Age old sage advice, if the offer appears to be too good, it usually is…
No-name resellers with unknown credibility or doubtful testimony are screaming trouble.
If feasible (or for personal use), opensource is the way to go. This of course, isn't conducive for all situations.
'whereas PayPal and eBay were gipped of approximately one million dollars in lost fees.'
Well that seems like something they would do so I don't have nearly as much sympathy as I would if they were innocent. PayPal should talk when it comes to theft and last I knew eBay are in cahoots with PayPal.

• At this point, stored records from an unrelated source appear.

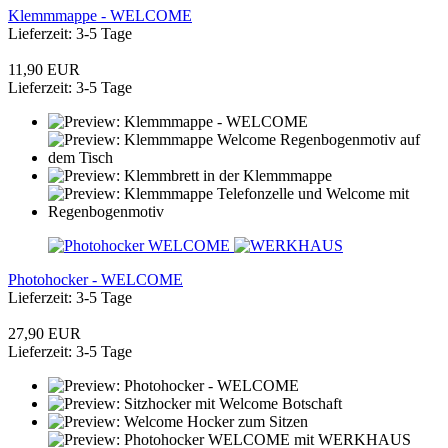
Klemmmappe - WELCOME
Lieferzeit: 3-5 Tage
11,90 EUR
Lieferzeit: 3-5 Tage
Photohocker - WELCOME
Lieferzeit: 3-5 Tage
27,90 EUR
Lieferzeit: 3-5 Tage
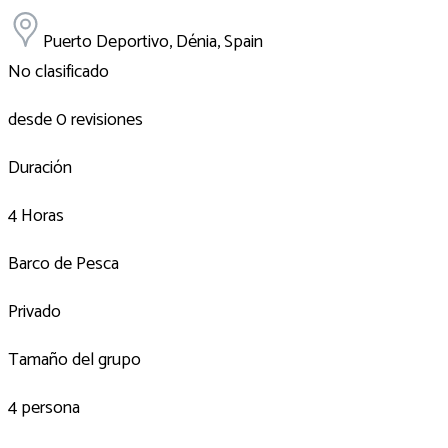
Puerto Deportivo, Dénia, Spain
No clasificado
desde 0 revisiones
Duración
4 Horas
Barco de Pesca
Privado
Tamaño del grupo
4 persona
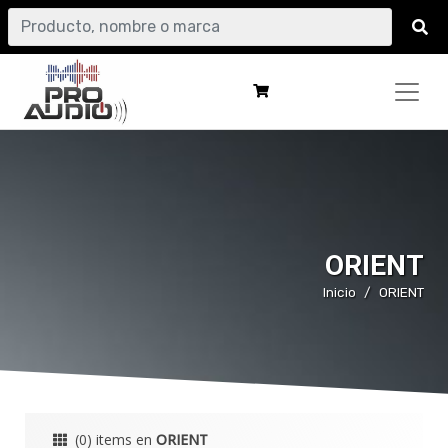
ORIENT
Inicio
ORIENT
(0) items en
ORIENT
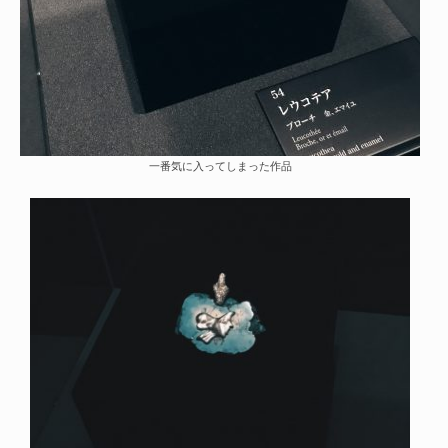
一番気に入ってしまった作品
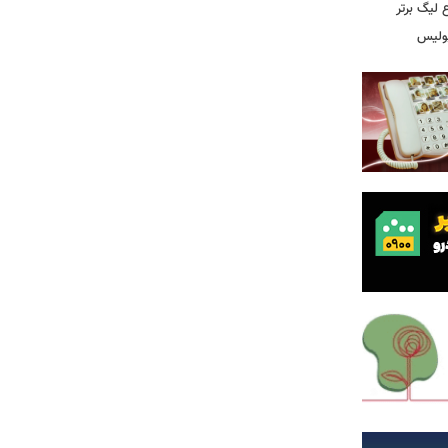
 لیگ برتر
پولیس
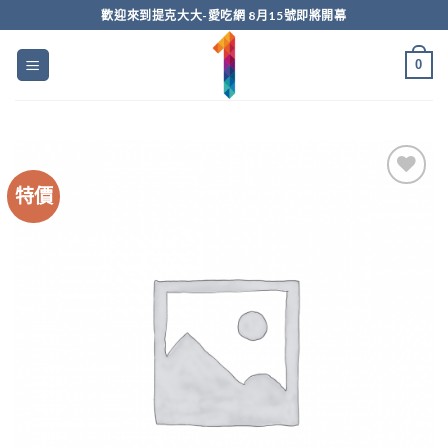
Skip
歡迎來到提克大大-愛吃網 8月15號即將開幕
to
content
0
特價
Add to
wishlist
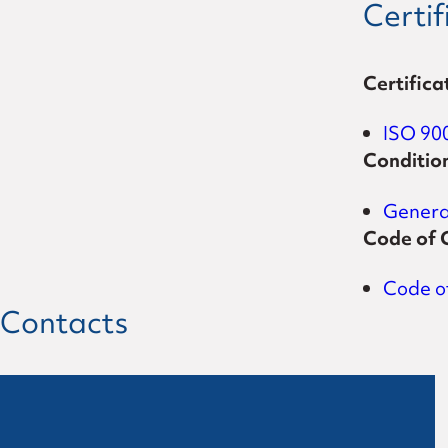
Certif
Certifica
ISO 900
Conditio
Genera
Code of 
Code o
Contacts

'She went on to say that the men's conviction will act as "a significant deterrent, in that it shows the Department of Justice and our partner agencies like Homeland Security have the technology and the ability to uncover these illegal schemes."'
No it won't. It will not act as a deterrent. The fact remains not everyone gets caught and even if many do (let's say if 95% were caught) it doesn't mean people won't do it. To claim otherwise is naive and stupid. This goes for all crimes (and this stupid claim happens a lot for various crimes). That's why after all this time software piracy is still happening. This is like serious penalties for bank robbery (or whatever else) have been handed down and they still happen. Better stated: crime happens regardless of the penalties. Whether it makes *some* reconsider it or not is possible but this will absolutely not be a 'significant deterrent'.

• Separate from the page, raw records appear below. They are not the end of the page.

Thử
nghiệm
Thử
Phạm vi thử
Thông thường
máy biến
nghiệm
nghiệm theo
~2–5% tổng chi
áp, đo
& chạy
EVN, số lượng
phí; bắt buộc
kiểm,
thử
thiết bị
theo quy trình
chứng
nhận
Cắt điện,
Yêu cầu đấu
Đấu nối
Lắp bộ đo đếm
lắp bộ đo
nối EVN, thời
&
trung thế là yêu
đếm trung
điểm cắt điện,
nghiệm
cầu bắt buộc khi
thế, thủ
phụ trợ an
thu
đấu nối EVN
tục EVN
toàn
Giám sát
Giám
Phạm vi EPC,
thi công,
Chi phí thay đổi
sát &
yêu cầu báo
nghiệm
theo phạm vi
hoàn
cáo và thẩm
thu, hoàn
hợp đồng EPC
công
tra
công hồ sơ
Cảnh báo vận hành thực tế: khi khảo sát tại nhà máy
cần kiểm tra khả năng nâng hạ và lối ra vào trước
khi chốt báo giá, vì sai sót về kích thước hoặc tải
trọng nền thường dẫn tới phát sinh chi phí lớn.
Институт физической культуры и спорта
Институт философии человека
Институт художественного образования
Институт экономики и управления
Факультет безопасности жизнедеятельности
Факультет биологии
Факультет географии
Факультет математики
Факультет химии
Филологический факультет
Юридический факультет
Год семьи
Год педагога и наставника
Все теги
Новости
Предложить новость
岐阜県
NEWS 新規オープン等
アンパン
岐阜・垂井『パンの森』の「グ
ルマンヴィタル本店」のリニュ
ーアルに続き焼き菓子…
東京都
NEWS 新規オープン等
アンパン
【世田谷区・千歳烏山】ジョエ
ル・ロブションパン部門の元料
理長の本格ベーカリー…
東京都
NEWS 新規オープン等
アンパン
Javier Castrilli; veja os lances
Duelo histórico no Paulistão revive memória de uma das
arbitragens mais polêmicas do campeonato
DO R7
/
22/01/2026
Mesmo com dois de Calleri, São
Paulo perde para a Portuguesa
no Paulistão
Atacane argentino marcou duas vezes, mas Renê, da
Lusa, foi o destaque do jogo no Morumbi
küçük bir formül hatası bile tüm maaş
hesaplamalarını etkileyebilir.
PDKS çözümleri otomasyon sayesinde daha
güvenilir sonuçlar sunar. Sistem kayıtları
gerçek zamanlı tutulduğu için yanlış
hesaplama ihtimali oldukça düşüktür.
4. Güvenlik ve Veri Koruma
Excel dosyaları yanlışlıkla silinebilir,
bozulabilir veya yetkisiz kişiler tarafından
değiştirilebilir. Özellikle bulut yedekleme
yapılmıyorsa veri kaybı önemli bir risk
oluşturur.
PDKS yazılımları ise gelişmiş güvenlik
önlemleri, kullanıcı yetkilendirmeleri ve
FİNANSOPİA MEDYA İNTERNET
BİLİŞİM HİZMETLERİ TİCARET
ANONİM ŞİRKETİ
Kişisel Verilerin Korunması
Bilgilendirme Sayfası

'Burt went on to add that consumers who purchase illegitimate software might ultimately be subjected to malware and spyware in the future.'
Then again, they might not. This is arguably a scare tactic. The fact is all operating systems are vulnerable to malware and frankly it doesn't matter if it was pirated or not (though it is true that sometimes pirated software might be infected with some malware so has software bought legally – and the risk remains after buying).
'Ultimately, it's better to just purchase the software from the actual sellers and avoid needlessly exposing yourself to risk.'
Or crack it yourself (manually). Not that I would have any experience in that or recommend it … (I don't recommend it anyway but in my case I don't use commercial software so the former is a moot point). Yes, I agree. You're better off buying software if there is no other alternative that will meet requirements (that is cheaper or free). It is unfortunate that a lot of software is bloody expensive but that isn't going to change in the commercial world – and piracy arguably increases the cost.